In the seventh inning of the game, the children of Roger Maris lead the Wrigley Field crowd in the singing of "Take Me Out to the Ballgame." While her husband watches from his wheelchair, Ruth Kaitis quietly sings along in his nursing-home room.

"So it's root, root, root for the

Cub-bies ..."

Ruth visits Chet every day, usually from 4 p.m. to 8:30 p.m., and they often watch the Cubs. It's now one of their greatest joys.

"You just take the cards in the deck that God deals to you," Ruth says. "I thank God for the 55 wonderful years we've had. Not everyone can say that. In any marriage there's going to be a test."

Chet looks up. He smiles.

"I'd like to skip this test."

He needs a miracle.

There once was a summer when two men hit more home runs than Ruth and Maris, when St. Louis Cardinals fans stood and cheered for a player on the despised Chicago Cubs, when the biggest news of the day was not a president's misdeeds but whether Big Mac or Sammy nailed another one.

Miracles happen, you know.

Chet looks at Ruth.

"I'm going to lick this."

The season doesn't end. Not yet.

It gets better.

Sosa homers twice on Sept. 23, tying McGwire at 65. When Jhoanna Maldonado's father tells her after school, she screams.

"You OK?" he asks.

"You don't understand. Sammy's my man!"

Two days later, Sosa announces he has established a foundation to help Dominican victims of Hurricane Georges, which has ravaged the country. Then he hits another home run. So does McGwire.

Tied again, both with 66.

Then, finally, decisively, McGwire pulls away.

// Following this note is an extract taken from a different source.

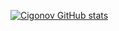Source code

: [![Cigonov GitHub stats](https://github-readme-stats.vercel.app/api?username=cigonov)](https://github.com/cigonov/github-readme-stats)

Two homers on the next-to-last day of the season.

Two more on the last day.

70.

Gladys Pruneau misses that one. Her Missouri church is celebrating its fall festival, and she's scheduled to work. She doesn't mind.

"We've asked an awful lot of the Lord the last six months," she says. "He has answered our prayers."

The best summer ever ends with 5-year-old Alex Gossett pleading with his father.

"Come on," he whines. "Let's play."

"OK, get your bat."

In the front yard of his Kentucky home, Alex digs in. He crouches, waving his bat like a metronome. His father pitches. Swing and a miss.

"Throw another one."

This time Alex connects, and the ball takes off, a rocket line drive that flies over the wooden fence, bounds across the street and settles in a neighbor's yard.

Alex looks at his father. He remembers. He will always remember.

"That's 59," he says, tapping the ground with his bat. "Let's do it again."